Modern school design may make it harder to take messages to students, Cody added. In recent years, new schools have been built to restrict public access. In newer schools, it’s more difficult to get to a common area to address students, she said. Fears for student safety following campus violence have spurred closed designs, she said. When fear is high and outsiders are unwelcome on campus, pro-life advocates must be confident about their right to free speech but careful to register as required by the Education Code. However, those planning to use a public sidewalk outside a campus shouldn’t inform school officials, Cody said, even though it seems the polite thing to do. If groups or individuals begin a pattern of asking for permission to use public sidewalks, they may set an expectation that could later be used to restrict pro-life speech. It’s also possible that a school official, if contacted, could try to talk a pro-lifer out of using a sidewalk near campus. The law says that a “public sidewalk constitutes a public forum, and unless you are blocking a driveway or preventing people from coming and going, it should not be a problem,” Cody said.
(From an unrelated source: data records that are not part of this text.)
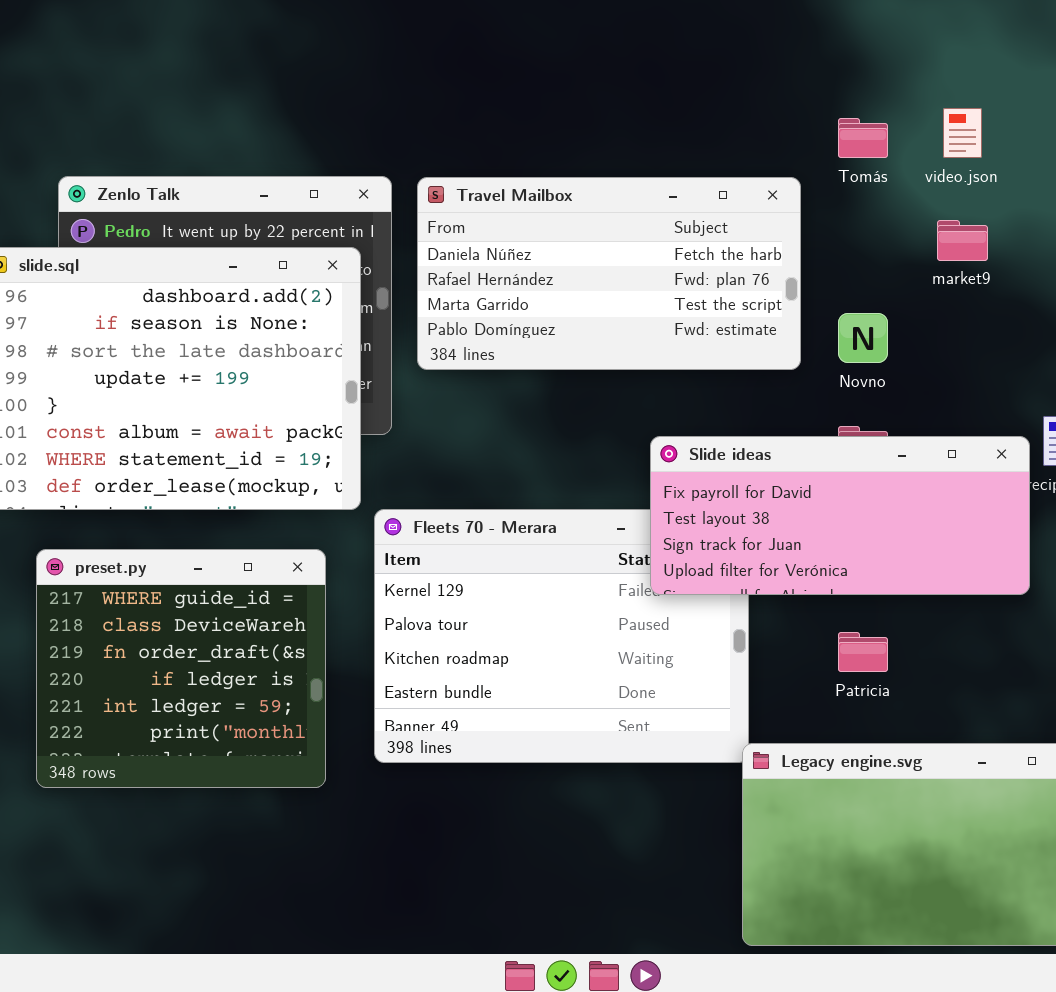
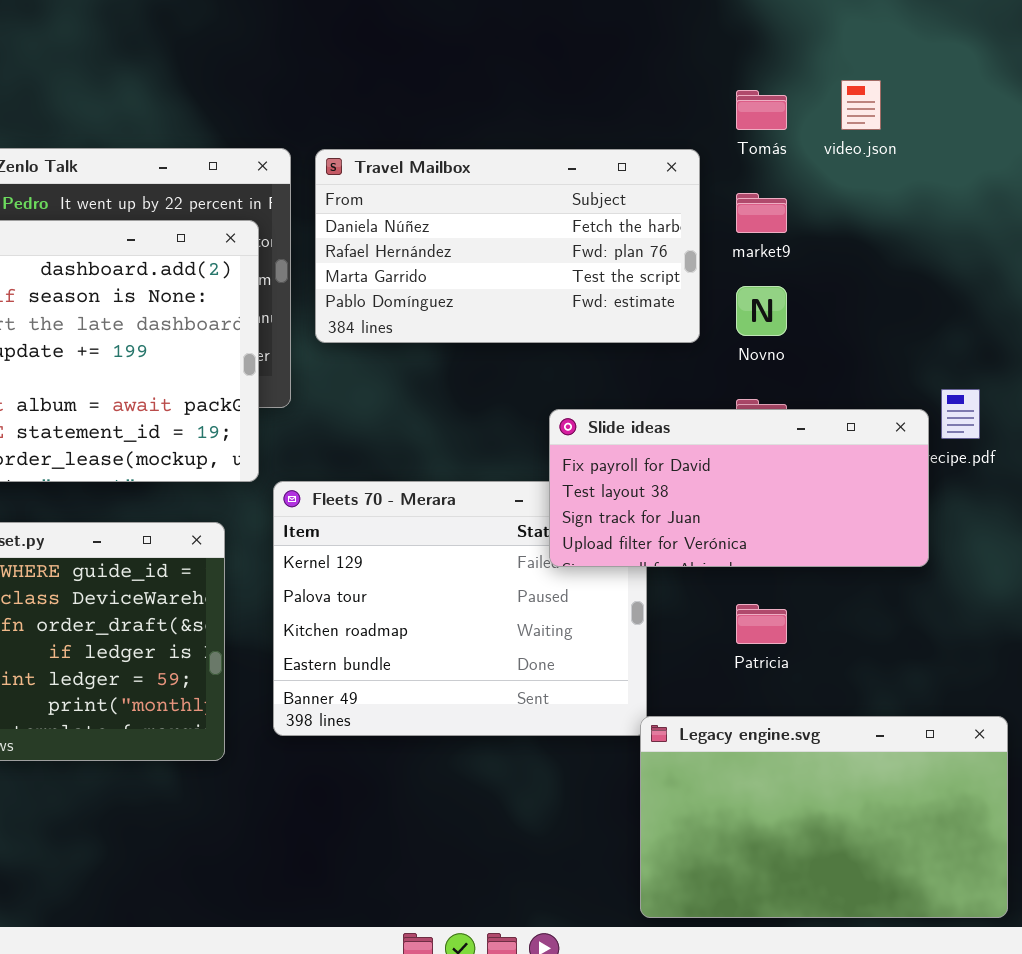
market9: [937,220,988,261] -> [736,193,787,233], moved

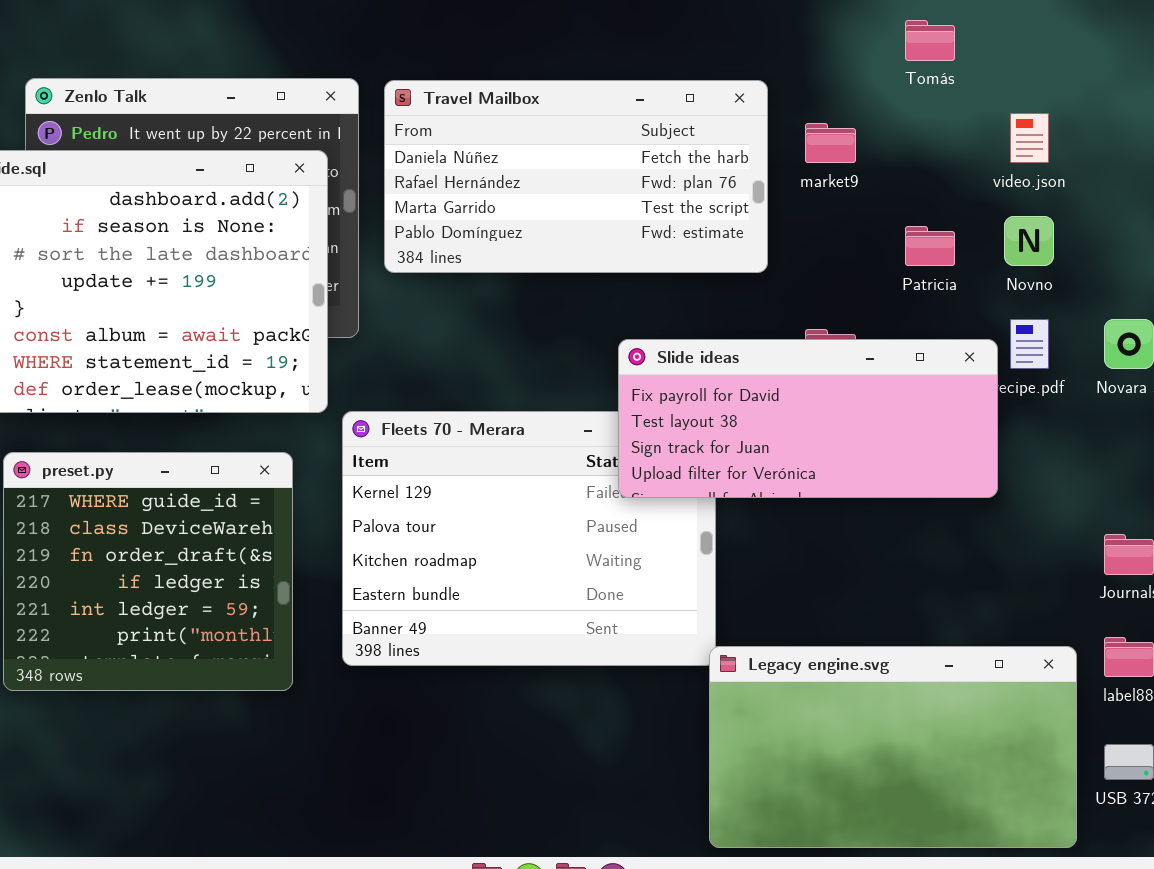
video.json: [841,80,881,130] -> [1010,113,1049,163], moved
Tomás: [736,90,787,130] -> [905,20,955,61], moved
Novno: [736,286,787,336] -> [1004,216,1054,266], moved
Patricia: [736,604,787,644] -> [905,226,955,266], moved

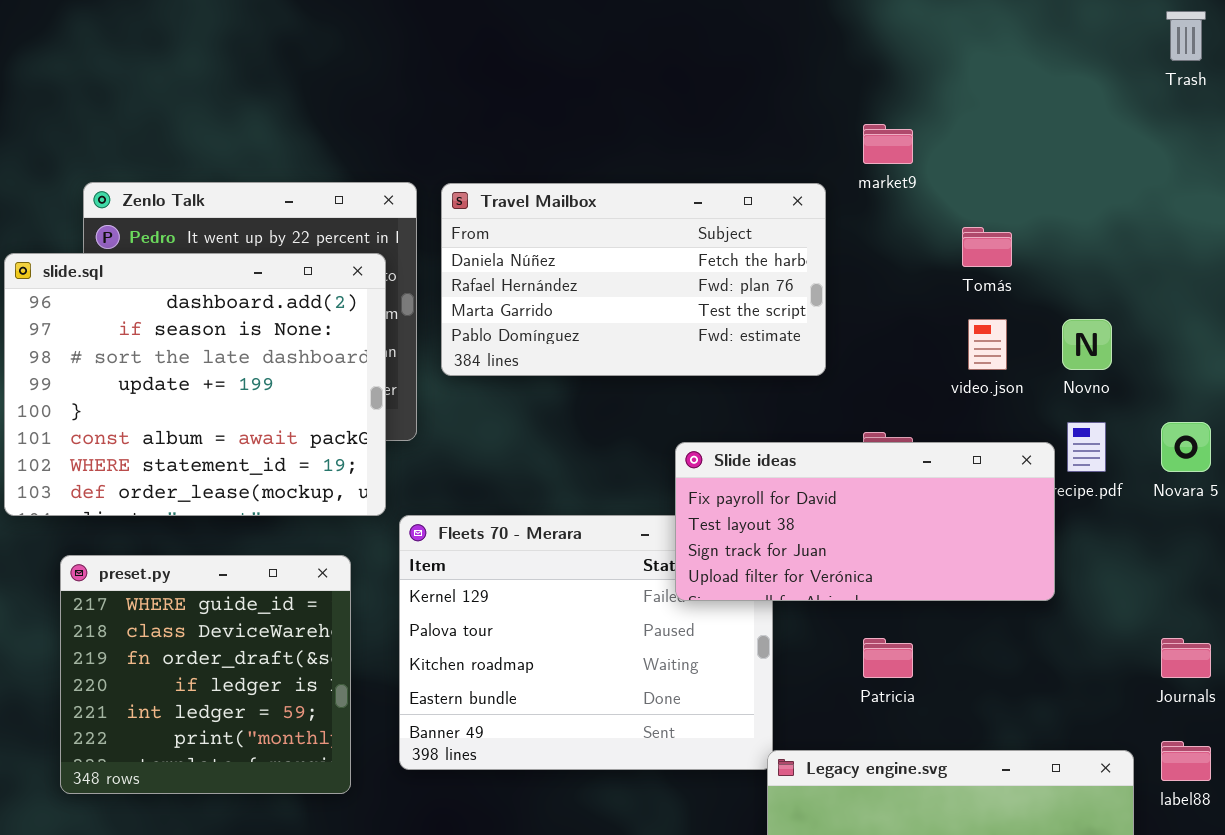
Tomás: [905,20,955,61] -> [962,227,1012,267], moved
video.json: [1010,113,1049,163] -> [968,319,1007,370], moved
market9: [805,123,856,163] -> [863,124,913,164], moved
Patricia: [905,226,955,266] -> [863,638,913,678], moved

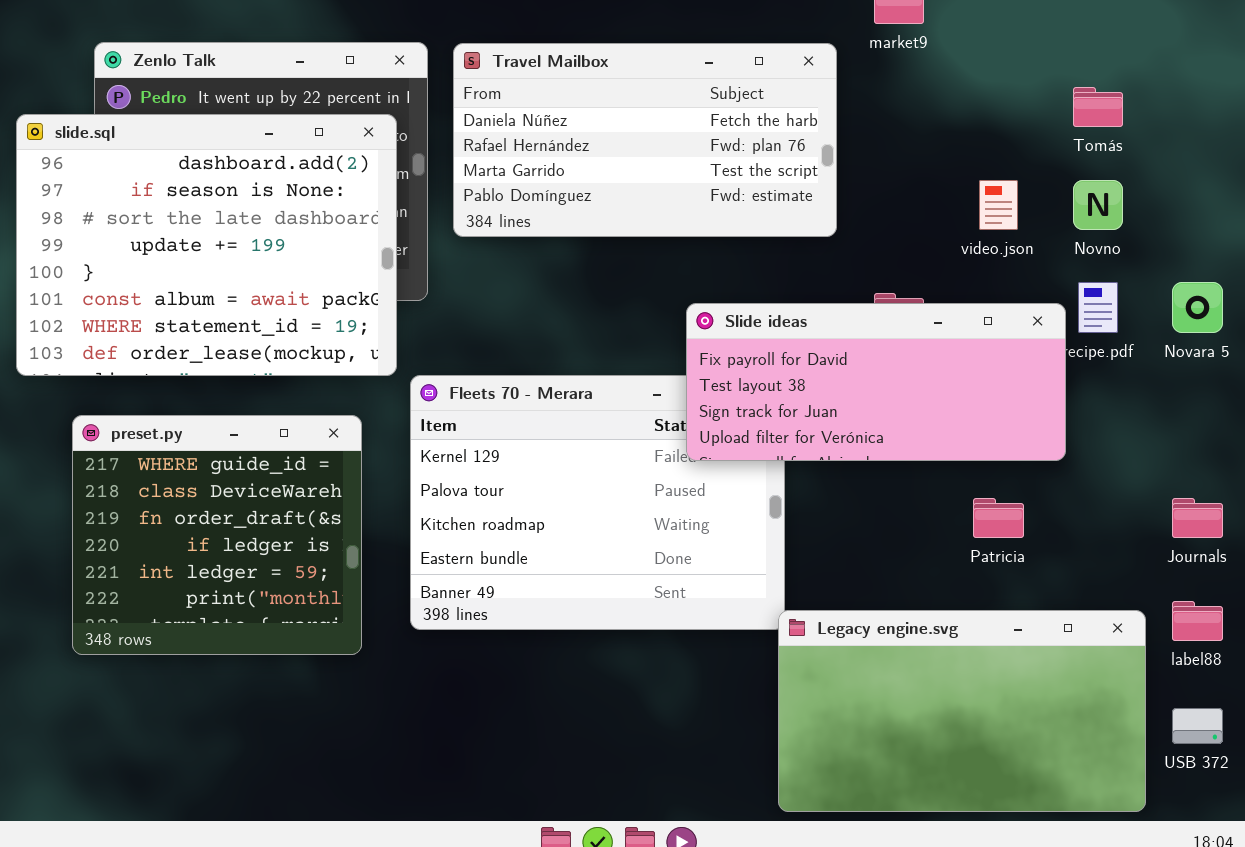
Tomás: [962,227,1012,267] -> [1073,87,1123,127], moved
Patricia: [863,638,913,678] -> [973,498,1024,538], moved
She advised pro-life advocates who live outside California to check local laws regarding visitors on public school property. Rules can vary. They may be strict in some states, and nonexistent in others.
Cody said she knows the anti-abortion message can be unpopular. Some printed materials showing the reality of abortion are graphic. Seeing a poster or leaflet with a medical photograph of an aborted baby is upsetting. “People don’t like it. It is not a pleasant subject to confront when you are dropping off your teenager at school—but these are the same kids who can go get an abortion without parental notice or consent.”
[In the months after this interview was conducted, David Llewellen, an attorney practicing in the Sacramento area, has kindly consented to collaborate on this case. Mr. Llewellyn has contributed many hours and has formidable knowledge and expertise in First Amendment cases. He has been an invaluable resource to Ms. Cody, and will be lead counsel at the trial, set to commence November 9, 1999. —Ed.]